Families are not asked about their immigration status, Mr. Bateman said, so the district doesn’t know how many of its students are undocumented or recipients of the Deferred Action for Childhood Arrivals program, but he estimates there are 10 to 15.

Gov. Jerry Brown signed landmark sanctuary state legislation October 5 prohibiting California police from asking people about their immigration status or cooperating with federal immigration enforcement, and CUSD is similarly dedicated to protecting undocumented immigrants.

Mr. Bateman said student records are only shared with parental permission or if the person requesting the record has a valid warrant, subpoena or court order.

Additionally, he said, federal Immigration and Customs Enforcement officials are not allowed to visit sensitive locations such as schools.

“The only way they could come on a campus is if they had a warrant or subpoena or search order,” Mr. Bateman emphasized. “Then we have to work with them, but we will not allow anybody to come onto one of our campuses without one of those valid legal documents.”

Claremont resident Jennifer Rachford, who said she hails from a family of immigrants, expressed concern over current federal immigration rhetoric during public comment. Ms. Rachford, 44, beseeched the school board to assure students’ safety, provide training to staff and advocate on behalf of its students.

“We cannot be conflicted and confused about the support for the students in our classroom,” Ms. Rachford said.

In response to requests from board members, Mr. Bateman said the district would create a flyer with information and support for immigrants to be distributed to students and families.


Out of a panel of 50 applicants, Assistant Superintendent of Human Resources Kevin Ward recommended Rria Cruz-Soto to be Mountain View Elementary School’s new principal. His recommendation was approved by the board.

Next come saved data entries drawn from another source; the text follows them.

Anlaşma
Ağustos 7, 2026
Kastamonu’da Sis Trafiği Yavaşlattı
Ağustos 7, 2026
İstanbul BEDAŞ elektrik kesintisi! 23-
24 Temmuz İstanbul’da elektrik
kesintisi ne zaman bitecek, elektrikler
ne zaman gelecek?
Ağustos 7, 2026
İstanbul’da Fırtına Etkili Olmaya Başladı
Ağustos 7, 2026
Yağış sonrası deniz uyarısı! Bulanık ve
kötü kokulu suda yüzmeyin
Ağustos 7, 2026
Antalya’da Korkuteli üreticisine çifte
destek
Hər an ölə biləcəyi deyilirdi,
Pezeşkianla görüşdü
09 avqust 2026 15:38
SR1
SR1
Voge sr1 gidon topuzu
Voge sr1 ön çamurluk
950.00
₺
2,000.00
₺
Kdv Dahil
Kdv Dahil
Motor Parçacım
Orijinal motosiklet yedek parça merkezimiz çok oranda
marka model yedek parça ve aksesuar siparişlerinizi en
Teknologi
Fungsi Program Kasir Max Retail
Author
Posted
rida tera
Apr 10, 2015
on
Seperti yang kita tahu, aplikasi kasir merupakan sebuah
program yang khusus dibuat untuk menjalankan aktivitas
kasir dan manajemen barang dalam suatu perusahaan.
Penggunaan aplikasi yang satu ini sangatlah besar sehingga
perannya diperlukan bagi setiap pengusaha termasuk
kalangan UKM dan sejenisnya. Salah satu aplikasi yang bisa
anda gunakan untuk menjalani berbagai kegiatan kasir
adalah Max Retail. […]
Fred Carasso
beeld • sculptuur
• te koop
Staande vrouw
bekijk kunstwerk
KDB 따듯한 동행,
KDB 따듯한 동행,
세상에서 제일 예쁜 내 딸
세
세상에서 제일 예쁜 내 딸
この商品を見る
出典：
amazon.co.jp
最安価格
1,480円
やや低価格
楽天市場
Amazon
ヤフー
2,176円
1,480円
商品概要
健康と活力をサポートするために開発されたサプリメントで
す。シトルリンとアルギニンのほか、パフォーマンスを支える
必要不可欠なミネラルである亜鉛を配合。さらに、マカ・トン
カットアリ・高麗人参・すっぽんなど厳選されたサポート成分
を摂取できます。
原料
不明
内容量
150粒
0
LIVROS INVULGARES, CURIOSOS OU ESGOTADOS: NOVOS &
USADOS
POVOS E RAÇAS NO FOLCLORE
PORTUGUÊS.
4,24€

The principal of Seymour Dual Language Academy in Syracuse, New York since 2014, Ms. Cruz-Soto has also served as dean of students at a New York middle school, spent six years as a sixth-grade teacher and taught Spanish to high schoolers.

“Her infectious smile and warmth I think will really resonate with the Mountain View community and CUSD,” Mr. Ward said.


Assistant Superintendent of Educational Services Julie Olesniewicz announced that CUSD received a $18,700 arts grant from the Los Angeles County Arts Ed Collective, which aims to “to support Los Angeles County school districts aiming to provide quality arts education for public school students,” she said.

The district, as a condition of the grant, will provide matching funds for CUSD’s art programs, which must be used by the end of the 2017-18 school year.